Cohen breaks “Single Handed” into three major parts: Mauthausen, Korea and Rubin’s slow-building campaign to obtain the Medal of Honor denied to him due to discrimination. In each section, Cohen tells Rubin’s story with unadorned prose that perfectly matches his subject’s straightforward (and drily humorous) outlook on life. The rigors of Rubin’s combat and prison camp experiences are certainly colorful and compelling enough without any additional embellishment; but where Cohen really shines is in his telling of the third part of the story, which actually makes Rubin’s battles with (and eventual victory over) U.S. military and government bureaucracy almost as enthralling and inspiring as his earlier trials.

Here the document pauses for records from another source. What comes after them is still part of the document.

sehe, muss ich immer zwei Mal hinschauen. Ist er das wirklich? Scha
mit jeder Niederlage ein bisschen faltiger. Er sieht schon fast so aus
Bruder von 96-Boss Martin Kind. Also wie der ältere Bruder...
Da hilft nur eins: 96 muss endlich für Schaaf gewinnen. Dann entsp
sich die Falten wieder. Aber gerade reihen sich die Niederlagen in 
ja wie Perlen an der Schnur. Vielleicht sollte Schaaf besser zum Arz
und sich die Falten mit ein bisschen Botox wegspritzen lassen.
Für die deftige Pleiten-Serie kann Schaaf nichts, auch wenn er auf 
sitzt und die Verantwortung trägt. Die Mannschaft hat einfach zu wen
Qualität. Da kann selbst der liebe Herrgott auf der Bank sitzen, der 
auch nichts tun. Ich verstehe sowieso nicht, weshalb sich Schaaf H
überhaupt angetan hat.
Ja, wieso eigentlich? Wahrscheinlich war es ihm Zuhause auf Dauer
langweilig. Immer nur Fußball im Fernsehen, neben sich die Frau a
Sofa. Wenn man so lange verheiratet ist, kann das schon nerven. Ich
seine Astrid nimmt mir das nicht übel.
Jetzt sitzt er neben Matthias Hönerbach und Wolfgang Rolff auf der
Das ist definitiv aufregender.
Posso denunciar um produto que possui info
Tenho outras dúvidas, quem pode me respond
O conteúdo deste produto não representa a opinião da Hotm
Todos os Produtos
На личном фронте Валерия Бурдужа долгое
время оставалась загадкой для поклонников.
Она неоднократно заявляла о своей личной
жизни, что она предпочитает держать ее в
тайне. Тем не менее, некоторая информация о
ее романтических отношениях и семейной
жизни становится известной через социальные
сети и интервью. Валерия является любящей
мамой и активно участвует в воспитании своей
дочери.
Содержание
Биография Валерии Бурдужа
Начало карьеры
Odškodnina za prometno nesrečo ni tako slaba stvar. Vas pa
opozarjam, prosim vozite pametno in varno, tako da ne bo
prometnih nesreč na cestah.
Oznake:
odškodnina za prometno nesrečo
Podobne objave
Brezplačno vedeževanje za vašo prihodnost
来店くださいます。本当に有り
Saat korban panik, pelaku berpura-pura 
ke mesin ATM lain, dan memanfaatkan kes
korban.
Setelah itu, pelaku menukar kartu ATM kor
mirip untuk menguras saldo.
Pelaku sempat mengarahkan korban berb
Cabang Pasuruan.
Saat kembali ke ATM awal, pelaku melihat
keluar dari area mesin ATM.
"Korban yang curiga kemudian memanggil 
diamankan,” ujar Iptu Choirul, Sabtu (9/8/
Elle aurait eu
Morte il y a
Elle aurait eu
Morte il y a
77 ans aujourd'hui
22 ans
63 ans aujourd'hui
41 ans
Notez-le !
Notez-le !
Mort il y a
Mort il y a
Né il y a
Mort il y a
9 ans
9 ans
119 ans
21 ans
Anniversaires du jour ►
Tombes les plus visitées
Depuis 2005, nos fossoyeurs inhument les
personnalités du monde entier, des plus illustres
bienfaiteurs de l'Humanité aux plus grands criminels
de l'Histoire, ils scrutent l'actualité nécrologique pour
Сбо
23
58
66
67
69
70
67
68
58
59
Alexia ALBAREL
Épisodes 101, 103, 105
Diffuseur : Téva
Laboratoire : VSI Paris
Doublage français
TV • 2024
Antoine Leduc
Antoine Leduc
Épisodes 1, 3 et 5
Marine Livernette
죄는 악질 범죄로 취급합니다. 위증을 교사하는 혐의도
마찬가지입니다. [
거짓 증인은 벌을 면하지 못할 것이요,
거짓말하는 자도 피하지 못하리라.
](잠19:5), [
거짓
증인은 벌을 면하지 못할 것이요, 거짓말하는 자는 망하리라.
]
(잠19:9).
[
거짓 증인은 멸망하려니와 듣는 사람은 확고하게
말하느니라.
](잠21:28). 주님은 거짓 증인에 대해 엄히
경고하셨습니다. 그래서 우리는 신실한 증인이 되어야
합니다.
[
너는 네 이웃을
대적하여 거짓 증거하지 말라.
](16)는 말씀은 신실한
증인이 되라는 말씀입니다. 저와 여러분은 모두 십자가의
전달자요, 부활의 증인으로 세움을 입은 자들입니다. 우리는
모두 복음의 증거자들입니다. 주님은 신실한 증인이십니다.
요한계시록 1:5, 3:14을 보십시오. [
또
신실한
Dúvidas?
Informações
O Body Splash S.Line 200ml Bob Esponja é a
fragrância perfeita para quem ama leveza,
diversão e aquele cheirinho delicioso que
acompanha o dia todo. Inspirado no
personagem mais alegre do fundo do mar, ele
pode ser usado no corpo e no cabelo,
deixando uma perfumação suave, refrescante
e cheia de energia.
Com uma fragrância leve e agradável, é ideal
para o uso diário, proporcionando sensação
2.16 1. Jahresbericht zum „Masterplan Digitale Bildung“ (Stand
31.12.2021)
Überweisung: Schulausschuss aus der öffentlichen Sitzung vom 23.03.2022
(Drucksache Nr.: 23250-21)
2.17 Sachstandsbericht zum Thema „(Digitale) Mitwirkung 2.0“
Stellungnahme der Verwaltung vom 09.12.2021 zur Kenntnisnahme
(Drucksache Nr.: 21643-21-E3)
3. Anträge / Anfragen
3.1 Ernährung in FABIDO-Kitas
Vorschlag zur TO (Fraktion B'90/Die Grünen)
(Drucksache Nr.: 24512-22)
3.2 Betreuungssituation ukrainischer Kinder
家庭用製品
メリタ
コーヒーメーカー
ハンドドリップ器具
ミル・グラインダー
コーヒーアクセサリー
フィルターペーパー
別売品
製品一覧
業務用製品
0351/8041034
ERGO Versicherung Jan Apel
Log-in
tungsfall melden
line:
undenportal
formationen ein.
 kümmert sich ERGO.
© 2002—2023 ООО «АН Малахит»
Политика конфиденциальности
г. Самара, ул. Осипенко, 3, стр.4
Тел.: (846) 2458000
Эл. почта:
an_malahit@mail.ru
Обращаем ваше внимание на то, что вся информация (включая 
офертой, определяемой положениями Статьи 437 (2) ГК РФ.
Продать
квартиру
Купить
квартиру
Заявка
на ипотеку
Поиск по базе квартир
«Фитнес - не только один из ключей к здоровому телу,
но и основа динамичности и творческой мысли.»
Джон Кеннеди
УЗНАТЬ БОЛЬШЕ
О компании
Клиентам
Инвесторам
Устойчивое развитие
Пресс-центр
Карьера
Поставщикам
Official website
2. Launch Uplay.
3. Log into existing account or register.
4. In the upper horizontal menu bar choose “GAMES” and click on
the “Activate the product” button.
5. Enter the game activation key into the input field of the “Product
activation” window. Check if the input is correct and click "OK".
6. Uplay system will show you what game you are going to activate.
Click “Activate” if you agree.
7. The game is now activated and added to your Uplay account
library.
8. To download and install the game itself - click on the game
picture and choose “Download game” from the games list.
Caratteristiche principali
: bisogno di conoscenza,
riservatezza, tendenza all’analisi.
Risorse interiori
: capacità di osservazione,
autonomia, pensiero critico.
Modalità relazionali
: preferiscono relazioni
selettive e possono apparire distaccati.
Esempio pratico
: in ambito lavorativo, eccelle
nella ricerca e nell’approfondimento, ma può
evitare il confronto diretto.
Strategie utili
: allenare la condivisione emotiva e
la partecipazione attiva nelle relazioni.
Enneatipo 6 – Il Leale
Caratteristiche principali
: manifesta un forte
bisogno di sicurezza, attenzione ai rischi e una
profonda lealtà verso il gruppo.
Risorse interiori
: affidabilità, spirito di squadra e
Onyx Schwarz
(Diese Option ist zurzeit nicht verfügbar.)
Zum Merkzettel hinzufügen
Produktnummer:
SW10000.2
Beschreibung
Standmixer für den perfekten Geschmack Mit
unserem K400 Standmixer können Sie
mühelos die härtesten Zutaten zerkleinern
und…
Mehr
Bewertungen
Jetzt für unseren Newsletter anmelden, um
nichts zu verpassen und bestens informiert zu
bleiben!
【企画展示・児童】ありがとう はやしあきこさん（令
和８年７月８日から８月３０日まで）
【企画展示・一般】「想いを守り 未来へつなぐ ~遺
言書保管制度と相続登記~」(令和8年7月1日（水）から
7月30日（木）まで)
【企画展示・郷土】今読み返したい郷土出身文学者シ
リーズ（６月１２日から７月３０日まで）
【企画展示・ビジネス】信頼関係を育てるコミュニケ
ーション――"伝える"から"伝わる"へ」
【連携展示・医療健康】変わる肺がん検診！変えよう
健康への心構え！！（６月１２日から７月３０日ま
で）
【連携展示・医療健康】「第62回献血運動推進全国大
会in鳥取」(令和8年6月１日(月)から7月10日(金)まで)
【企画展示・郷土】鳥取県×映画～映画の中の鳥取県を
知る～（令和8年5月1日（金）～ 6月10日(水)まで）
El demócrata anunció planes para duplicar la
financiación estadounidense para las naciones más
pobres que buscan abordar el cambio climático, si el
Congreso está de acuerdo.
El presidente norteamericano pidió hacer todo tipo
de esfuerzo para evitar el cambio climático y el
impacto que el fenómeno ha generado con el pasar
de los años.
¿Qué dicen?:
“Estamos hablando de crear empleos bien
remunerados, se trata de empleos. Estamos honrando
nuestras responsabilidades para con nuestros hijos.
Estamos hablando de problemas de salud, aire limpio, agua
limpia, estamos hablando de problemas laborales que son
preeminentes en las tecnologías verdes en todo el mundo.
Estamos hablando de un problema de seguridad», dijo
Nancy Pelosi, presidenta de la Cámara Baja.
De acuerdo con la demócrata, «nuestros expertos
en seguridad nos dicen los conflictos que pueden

Even with all the detail that Cohen puts into his story, however, the origin of Rubin’s inner strength ultimately remains something of a mystery. Though proud of his Jewish heritage, Rubin (who recently celebrated his 86th birthday) seems to have had a testy-at-best relationship with God and religion; and while his parents did their best to raise him well, he certainly displayed a rebellious and undisciplined streak throughout his childhood. But time and time again, when the hellish challenges of the battlefield or the prison camps caused other men to give up or to fend only for themselves, Rubin not only consistently managed to transcend their horrors, but also repeatedly risked death to ensure the survival of his comrades. Why? Perhaps, as one of Rubin’s friends suggests in “Single-Handed,” he was just built that way.
Dan Epstein is the author most recently of “Stars and Strikes: Baseball and America in the Bicentennial Summer of ‘76.”